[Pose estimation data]
----------

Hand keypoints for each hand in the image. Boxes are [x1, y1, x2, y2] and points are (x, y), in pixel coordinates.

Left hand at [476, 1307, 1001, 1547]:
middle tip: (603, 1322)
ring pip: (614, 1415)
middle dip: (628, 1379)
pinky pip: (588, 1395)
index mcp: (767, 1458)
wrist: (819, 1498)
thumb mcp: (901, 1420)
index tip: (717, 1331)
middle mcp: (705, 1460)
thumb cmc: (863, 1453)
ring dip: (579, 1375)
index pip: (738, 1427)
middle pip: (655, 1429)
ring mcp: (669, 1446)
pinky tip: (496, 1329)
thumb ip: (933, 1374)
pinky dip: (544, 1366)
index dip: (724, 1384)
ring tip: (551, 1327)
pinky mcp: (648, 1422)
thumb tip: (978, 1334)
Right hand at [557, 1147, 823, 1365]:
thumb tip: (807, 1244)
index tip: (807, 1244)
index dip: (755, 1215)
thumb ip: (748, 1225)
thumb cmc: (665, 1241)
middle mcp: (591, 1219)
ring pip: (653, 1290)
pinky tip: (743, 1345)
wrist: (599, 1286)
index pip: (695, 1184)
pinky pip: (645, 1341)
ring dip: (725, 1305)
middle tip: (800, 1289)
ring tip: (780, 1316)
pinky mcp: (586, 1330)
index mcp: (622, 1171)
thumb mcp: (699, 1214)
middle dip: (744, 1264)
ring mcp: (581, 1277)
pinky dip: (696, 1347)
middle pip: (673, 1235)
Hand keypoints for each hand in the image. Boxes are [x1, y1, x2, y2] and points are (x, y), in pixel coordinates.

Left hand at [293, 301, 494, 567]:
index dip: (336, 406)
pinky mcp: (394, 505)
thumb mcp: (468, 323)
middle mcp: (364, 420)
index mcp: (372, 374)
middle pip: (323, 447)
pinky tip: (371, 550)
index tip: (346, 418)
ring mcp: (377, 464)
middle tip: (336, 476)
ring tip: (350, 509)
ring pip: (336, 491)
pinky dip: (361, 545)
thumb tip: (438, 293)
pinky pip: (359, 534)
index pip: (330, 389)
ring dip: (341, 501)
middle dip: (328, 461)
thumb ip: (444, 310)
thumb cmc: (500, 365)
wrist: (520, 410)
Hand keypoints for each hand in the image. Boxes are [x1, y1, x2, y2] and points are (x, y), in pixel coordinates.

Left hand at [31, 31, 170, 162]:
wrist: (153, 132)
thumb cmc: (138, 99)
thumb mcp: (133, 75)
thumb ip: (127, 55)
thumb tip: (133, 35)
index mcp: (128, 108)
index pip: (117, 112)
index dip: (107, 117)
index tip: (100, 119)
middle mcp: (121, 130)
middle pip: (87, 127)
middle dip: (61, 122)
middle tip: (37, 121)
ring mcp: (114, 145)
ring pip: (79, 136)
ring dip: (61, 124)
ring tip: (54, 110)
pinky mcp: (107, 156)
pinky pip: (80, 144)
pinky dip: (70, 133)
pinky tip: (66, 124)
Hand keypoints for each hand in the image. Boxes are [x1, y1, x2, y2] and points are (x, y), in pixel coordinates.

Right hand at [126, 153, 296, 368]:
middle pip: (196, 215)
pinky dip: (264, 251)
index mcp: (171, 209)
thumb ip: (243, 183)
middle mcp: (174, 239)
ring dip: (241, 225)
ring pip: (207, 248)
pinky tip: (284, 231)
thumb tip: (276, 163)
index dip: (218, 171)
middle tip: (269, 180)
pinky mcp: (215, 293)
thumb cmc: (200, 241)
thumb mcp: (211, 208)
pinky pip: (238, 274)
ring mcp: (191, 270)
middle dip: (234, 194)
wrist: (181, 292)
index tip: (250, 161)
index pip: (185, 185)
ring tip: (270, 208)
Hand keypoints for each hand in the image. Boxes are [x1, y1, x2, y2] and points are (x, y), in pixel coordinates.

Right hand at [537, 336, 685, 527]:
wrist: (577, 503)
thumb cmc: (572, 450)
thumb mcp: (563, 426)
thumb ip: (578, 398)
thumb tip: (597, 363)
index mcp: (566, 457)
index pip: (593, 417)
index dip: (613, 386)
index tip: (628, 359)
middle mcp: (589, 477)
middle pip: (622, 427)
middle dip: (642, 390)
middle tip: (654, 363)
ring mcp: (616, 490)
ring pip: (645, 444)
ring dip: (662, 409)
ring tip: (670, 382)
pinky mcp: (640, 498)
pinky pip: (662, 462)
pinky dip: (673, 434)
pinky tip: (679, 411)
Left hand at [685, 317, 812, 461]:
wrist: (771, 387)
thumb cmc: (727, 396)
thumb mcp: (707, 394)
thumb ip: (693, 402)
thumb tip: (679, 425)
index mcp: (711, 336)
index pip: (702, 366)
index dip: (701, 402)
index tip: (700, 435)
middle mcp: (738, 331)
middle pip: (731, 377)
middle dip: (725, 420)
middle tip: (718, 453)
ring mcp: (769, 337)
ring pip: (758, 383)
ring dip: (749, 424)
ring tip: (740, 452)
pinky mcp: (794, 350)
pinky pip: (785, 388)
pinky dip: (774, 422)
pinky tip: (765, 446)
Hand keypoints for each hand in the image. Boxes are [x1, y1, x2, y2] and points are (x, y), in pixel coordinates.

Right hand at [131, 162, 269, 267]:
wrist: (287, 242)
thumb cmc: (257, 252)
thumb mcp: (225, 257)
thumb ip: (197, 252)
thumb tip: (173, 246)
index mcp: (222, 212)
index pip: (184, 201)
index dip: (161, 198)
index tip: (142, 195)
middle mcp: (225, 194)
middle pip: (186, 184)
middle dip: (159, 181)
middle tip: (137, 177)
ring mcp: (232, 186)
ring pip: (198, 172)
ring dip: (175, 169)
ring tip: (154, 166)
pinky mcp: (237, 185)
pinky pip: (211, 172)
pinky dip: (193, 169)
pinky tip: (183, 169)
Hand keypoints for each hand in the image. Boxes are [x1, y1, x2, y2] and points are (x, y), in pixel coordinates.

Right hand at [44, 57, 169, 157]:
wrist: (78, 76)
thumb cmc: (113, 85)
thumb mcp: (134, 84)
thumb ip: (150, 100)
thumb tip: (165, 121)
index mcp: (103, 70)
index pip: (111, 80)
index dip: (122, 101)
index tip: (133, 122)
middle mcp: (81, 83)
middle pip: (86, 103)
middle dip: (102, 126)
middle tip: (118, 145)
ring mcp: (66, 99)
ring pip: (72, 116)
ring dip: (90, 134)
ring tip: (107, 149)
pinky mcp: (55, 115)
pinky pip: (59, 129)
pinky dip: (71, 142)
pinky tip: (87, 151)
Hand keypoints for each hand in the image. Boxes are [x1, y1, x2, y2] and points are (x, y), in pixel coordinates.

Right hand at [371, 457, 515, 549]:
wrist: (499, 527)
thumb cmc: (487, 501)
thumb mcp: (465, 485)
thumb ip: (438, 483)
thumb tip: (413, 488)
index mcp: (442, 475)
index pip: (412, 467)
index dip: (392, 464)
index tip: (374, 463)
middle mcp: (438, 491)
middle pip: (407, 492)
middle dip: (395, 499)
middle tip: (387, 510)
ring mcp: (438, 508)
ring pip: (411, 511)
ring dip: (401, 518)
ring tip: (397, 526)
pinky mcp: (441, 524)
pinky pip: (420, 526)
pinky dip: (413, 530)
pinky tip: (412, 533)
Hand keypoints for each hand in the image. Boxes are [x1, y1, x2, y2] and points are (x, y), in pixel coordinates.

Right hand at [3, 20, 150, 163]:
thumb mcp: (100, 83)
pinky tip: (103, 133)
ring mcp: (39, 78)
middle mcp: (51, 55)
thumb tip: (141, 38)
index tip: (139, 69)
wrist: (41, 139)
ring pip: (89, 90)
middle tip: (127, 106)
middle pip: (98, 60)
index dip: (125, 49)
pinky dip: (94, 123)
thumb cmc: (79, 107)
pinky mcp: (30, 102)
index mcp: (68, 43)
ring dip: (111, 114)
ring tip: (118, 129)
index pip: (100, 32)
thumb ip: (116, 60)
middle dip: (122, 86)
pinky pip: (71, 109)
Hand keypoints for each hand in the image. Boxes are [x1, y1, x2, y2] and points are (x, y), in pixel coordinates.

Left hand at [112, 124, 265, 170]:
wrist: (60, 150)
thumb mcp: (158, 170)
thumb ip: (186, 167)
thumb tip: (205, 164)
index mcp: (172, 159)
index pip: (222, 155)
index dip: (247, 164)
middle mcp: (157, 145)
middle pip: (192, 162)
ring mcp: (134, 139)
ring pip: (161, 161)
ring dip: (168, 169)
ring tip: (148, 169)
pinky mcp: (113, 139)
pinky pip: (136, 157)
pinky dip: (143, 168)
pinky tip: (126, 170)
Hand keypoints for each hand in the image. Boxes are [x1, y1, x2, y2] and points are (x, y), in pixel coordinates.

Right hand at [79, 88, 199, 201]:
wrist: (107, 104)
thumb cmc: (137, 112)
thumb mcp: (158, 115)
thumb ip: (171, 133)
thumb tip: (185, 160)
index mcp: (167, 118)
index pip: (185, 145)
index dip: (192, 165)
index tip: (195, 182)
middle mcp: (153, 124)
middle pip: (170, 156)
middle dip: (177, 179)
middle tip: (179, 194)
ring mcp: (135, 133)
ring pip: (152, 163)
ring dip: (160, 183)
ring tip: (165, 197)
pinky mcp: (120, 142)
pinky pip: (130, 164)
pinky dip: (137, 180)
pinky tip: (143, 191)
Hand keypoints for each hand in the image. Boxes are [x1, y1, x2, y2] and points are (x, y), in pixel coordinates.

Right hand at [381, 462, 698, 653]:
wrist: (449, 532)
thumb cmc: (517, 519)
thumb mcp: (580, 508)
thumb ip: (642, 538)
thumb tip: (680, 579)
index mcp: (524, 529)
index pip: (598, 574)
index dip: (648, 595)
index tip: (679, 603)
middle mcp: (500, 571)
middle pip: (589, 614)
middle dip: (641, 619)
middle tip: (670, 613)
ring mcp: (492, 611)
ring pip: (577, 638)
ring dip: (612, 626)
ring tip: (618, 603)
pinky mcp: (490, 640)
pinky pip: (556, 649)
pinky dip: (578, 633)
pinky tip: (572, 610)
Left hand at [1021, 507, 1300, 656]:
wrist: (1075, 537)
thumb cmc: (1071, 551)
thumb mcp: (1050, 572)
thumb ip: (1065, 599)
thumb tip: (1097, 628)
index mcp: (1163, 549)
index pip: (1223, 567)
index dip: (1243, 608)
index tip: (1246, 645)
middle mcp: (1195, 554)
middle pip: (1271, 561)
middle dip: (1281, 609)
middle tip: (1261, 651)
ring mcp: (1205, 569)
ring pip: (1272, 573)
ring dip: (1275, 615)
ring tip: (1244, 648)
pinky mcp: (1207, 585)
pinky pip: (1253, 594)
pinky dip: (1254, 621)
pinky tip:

----------

EXERCISE AIM: Scan the entries and show every line in which the word "Left" is found.

SOLUTION TO THIS PROBLEM:
Left hand at [476, 1307, 1001, 1547]:
Left hand at [293, 301, 494, 567]:
Left hand at [31, 31, 170, 162]:
Left hand at [685, 317, 812, 461]:
Left hand at [112, 124, 265, 170]:
Left hand at [1021, 507, 1300, 656]:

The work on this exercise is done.